• [Records for the exercise]
********************
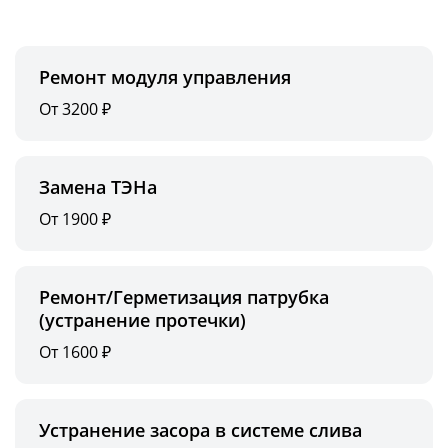
Ремонт модуля управления
От 3200 ₽
Замена ТЭНа
От 1900 ₽
Ремонт/Герметизация патрубка
(устранение протечки)
От 1600 ₽
Устранение засора в системе слива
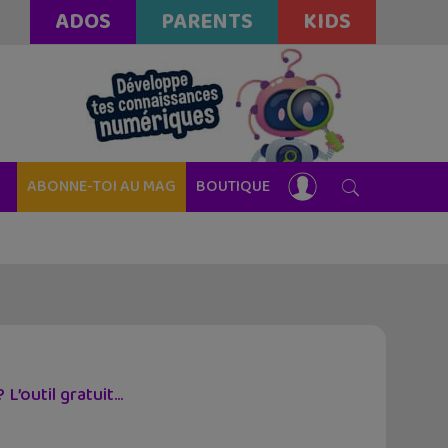
ADOS
PARENTS
KIDS
ABONNE-TOI AU MAG
BOUTIQUE
’outil gratuit...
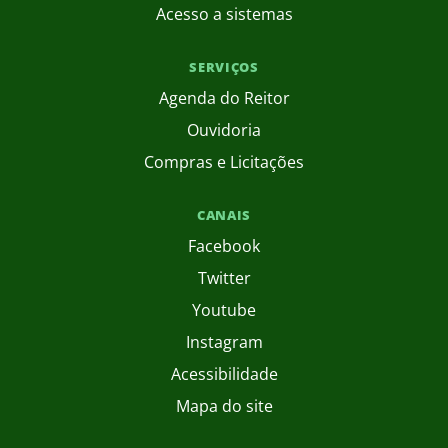
Acesso a sistemas
SERVIÇOS
Agenda do Reitor
Ouvidoria
Compras e Licitações
CANAIS
Facebook
Twitter
Youtube
Instagram
Acessibilidade
Mapa do site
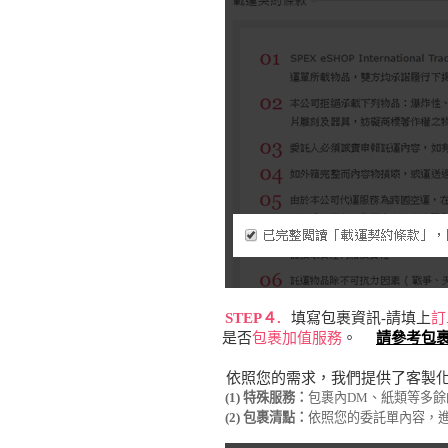
STEP４.
填寫包裹資訊-請填上
訂
是否
包裹加值服務
。
請參考包裹建
依照您的需求，我們提供了客製化
(1) 特殊服務：
包裹內DM、紙類等多餘
(2) 包裹清點：
依照您的委託單內容，進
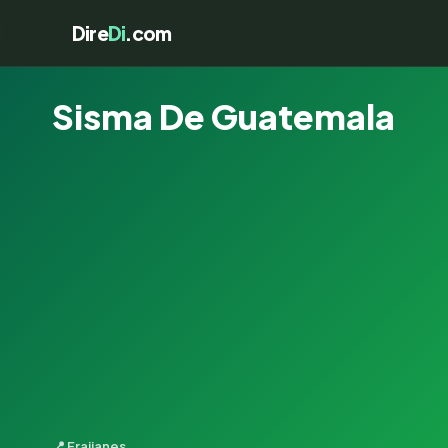
Dire
Di
.com
Sisma De Guatemala
📍 Fraijanes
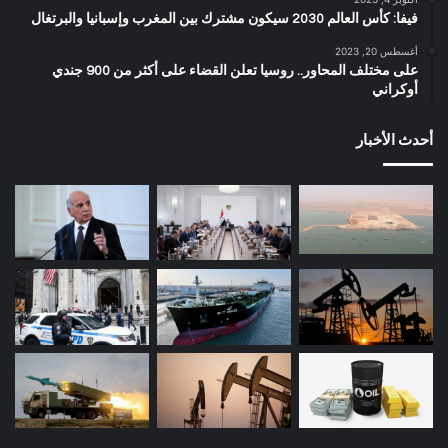
فيفا: كأس العالم 2030 سيكون مشترك بين المغرب وإسبانيا والبرتغال
أغسطس 20, 2023
على مختلف المحاور.. روسيا تعلن القضاء على أكثر من 900 جندي
أوكراني
أحدث الأخبار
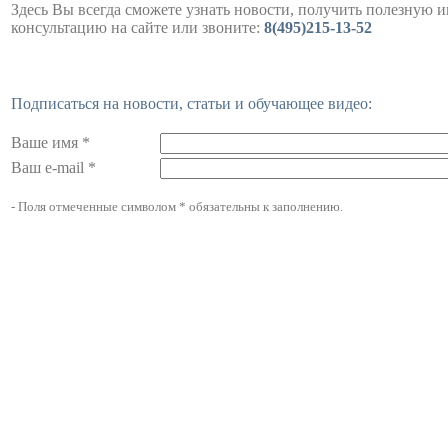
Здесь Вы всегда сможете узнать новости, получить полезную 
консультацию на сайте или звоните:
8(495)215-13-52
Подписаться на новости, статьи и обучающее видео:
Ваше имя *
Ваш e-mail *
- Поля отмеченные символом * обязательны к заполнению.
********************
• [Work item] Can you update the lines above so that "Twitter" becomes "X", with nothing else changed? Leave the pictures out of your answer.

• [Task output]
Ремонт модуля управления
От 3200 ₽
Замена ТЭНа
От 1900 ₽
Ремонт/Герметизация патрубка
(устранение протечки)
От 1600 ₽
Устранение засора в системе слива
ADOS
PARENTS
KIDS
ABONNE-TOI AU MAG
BOUTIQUE
’outil gratuit...
Acesso a sistemas
SERVIÇOS
Agenda do Reitor
Ouvidoria
Compras e Licitações
CANAIS
Facebook
X
Youtube
Instagram
Acessibilidade
Mapa do site
STEP４.
填寫包裹資訊-請填上
訂
是否
包裹加值服務
。
請參考包裹建
依照您的需求，我們提供了客製化
(1) 特殊服務：
包裹內DM、紙類等多餘
(2) 包裹清點：
依照您的委託單內容，進
Dire
Di
.com
Sisma De Guatemala
📍 Fraijanes
فيفا: كأس العالم 2030 سيكون مشترك بين المغرب وإسبانيا والبرتغال
أغسطس 20, 2023
على مختلف المحاور.. روسيا تعلن القضاء على أكثر من 900 جندي
أوكراني
أحدث الأخبار
Здесь Вы всегда сможете узнать новости, получить полезную 
консультацию на сайте или звоните:
8(495)215-13-52
Подписаться на новости, статьи и обучающее видео:
Ваше имя *
Ваш e-mail *
- Поля отмеченные символом * обязательны к заполнению.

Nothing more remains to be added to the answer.